## Assigned task:
Look through the data below and return each line where "Biomasse" appears.

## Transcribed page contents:
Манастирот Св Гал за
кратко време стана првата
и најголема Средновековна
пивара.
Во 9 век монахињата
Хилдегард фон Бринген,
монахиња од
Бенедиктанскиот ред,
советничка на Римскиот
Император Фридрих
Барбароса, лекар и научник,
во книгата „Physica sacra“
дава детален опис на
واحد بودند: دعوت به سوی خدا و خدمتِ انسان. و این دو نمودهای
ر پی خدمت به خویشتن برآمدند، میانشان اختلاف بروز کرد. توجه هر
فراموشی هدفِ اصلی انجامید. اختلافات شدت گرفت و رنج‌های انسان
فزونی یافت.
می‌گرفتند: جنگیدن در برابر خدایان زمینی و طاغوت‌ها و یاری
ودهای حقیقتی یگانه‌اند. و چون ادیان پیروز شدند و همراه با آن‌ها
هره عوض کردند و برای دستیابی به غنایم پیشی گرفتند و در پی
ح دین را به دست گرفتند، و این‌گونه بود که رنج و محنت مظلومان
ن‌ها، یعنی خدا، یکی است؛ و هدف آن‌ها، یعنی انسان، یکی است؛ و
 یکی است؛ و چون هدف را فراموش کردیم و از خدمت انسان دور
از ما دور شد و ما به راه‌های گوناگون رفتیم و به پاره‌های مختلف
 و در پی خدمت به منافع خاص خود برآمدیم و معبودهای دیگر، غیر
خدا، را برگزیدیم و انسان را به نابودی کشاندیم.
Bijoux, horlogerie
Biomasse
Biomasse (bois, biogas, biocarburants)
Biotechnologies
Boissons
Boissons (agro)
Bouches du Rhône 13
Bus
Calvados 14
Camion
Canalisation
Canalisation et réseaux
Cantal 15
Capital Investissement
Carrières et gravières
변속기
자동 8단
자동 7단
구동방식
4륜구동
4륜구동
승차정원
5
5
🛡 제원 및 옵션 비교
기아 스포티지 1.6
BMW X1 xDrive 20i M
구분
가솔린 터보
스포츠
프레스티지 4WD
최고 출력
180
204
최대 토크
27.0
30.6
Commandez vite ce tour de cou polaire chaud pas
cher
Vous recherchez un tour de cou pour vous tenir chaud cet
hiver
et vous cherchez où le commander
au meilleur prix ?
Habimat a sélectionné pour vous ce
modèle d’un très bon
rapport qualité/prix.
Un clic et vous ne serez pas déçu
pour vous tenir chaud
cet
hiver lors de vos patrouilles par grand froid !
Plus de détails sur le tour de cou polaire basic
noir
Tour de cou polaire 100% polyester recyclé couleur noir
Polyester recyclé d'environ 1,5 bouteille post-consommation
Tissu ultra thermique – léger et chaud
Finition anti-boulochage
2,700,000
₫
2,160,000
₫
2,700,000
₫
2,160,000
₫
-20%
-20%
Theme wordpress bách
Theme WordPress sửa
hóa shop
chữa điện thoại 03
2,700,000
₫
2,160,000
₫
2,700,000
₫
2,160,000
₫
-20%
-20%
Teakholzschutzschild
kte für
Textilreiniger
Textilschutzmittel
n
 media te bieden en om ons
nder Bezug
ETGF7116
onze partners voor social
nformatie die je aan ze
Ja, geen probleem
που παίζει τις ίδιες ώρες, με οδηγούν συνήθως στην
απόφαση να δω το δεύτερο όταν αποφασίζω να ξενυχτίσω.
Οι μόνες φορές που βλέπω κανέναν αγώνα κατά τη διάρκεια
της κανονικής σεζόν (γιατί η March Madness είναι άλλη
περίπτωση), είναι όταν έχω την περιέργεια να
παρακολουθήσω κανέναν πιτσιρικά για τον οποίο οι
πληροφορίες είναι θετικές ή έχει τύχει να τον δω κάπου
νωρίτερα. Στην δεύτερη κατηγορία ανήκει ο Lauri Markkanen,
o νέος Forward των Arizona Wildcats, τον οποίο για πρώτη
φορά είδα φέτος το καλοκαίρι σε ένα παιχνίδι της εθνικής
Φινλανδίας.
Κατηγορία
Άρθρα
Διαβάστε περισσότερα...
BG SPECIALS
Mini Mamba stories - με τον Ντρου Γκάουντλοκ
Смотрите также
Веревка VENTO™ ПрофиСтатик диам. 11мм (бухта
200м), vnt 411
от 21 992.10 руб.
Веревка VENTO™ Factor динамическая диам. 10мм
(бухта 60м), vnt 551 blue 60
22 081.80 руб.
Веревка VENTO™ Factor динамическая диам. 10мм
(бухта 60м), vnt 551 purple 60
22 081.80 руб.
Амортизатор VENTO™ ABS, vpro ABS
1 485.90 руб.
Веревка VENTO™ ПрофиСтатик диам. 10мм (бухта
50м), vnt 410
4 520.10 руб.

* * *

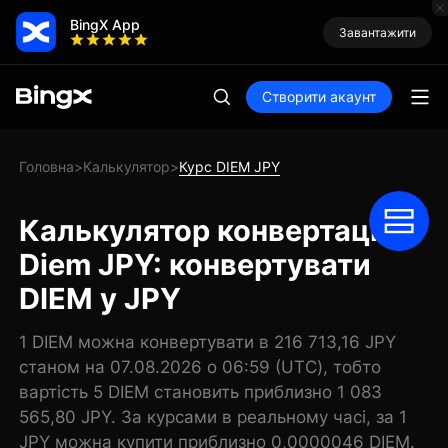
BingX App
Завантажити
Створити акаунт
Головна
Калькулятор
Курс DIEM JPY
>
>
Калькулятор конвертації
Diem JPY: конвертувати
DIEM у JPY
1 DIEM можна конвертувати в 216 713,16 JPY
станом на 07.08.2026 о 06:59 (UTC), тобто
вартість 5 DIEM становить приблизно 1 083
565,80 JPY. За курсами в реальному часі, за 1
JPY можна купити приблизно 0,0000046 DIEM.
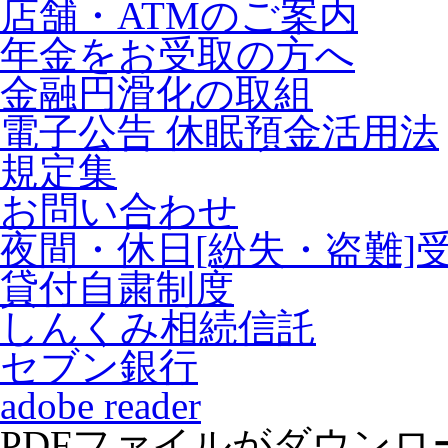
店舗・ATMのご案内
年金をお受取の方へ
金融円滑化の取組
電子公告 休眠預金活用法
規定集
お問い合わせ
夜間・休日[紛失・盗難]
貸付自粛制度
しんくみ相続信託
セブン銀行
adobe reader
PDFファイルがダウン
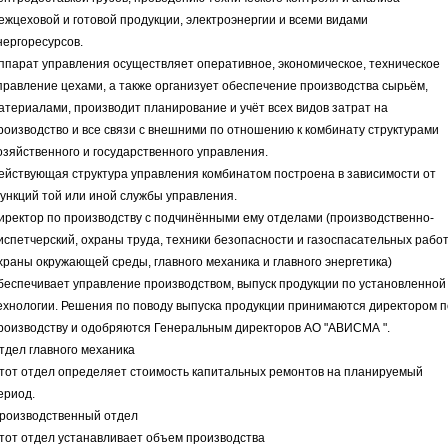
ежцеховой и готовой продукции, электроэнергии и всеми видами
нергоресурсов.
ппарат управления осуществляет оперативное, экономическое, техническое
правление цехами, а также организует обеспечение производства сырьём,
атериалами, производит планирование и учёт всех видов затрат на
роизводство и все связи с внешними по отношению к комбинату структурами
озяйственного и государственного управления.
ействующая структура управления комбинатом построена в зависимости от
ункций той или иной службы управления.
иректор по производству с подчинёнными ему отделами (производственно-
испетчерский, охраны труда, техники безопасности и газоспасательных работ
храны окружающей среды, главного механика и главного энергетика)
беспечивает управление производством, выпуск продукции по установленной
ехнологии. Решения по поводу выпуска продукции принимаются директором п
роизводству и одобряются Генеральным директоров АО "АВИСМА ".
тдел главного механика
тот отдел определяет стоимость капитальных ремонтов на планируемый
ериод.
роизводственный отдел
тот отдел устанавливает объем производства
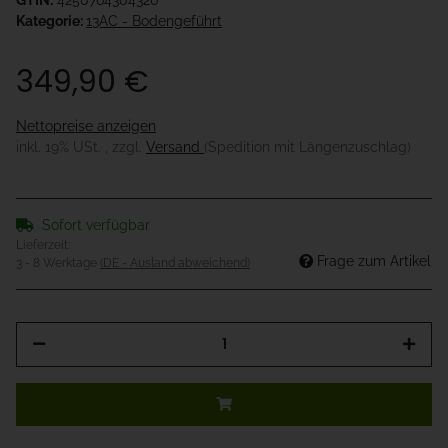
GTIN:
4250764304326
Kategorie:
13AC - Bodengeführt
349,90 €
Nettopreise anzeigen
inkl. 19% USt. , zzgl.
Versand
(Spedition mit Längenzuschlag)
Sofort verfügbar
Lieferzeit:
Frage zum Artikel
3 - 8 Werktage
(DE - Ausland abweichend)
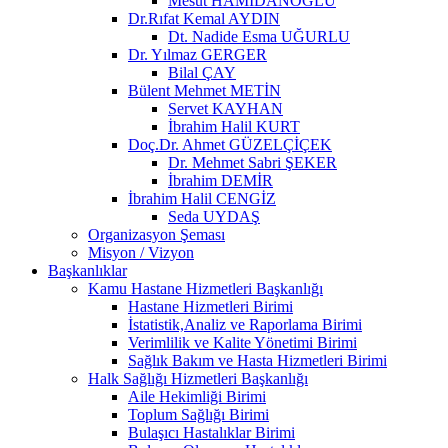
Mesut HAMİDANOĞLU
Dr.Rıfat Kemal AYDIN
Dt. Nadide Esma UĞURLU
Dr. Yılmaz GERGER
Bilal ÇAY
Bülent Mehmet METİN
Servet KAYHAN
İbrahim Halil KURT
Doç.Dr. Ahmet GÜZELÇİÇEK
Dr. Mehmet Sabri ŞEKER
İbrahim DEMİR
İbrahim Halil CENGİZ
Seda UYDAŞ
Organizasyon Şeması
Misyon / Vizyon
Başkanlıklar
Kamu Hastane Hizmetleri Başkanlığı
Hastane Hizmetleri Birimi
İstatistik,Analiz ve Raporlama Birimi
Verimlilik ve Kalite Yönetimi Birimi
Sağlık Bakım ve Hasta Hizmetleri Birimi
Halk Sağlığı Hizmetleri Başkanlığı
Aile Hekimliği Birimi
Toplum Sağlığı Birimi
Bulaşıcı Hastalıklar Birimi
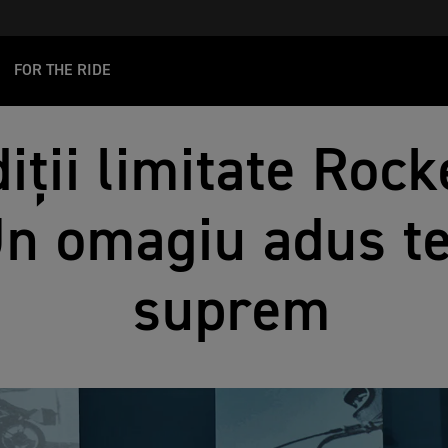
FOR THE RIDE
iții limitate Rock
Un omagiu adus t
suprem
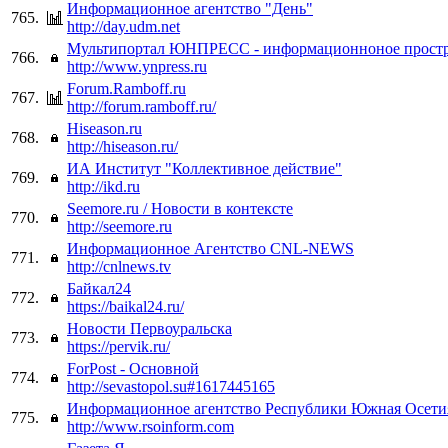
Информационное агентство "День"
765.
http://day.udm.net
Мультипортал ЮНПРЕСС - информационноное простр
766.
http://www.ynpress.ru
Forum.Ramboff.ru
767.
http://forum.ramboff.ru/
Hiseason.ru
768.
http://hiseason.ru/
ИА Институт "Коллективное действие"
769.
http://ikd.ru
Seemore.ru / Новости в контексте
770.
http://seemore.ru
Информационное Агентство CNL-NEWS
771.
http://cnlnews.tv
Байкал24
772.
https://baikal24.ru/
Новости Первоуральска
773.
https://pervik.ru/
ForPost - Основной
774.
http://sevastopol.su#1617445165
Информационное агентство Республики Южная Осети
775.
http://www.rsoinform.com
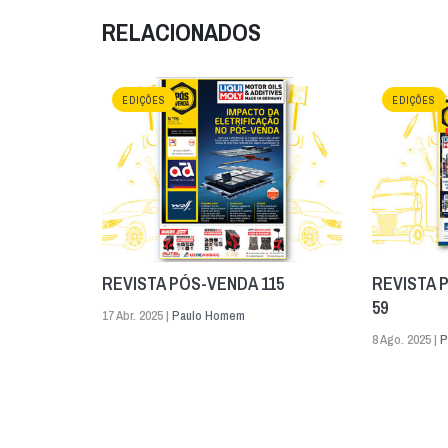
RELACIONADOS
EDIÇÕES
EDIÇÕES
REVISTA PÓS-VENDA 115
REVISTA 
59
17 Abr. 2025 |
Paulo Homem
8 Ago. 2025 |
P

## Solution for this exercise:
Biomasse
Biomasse (bois, biogas, biocarburants)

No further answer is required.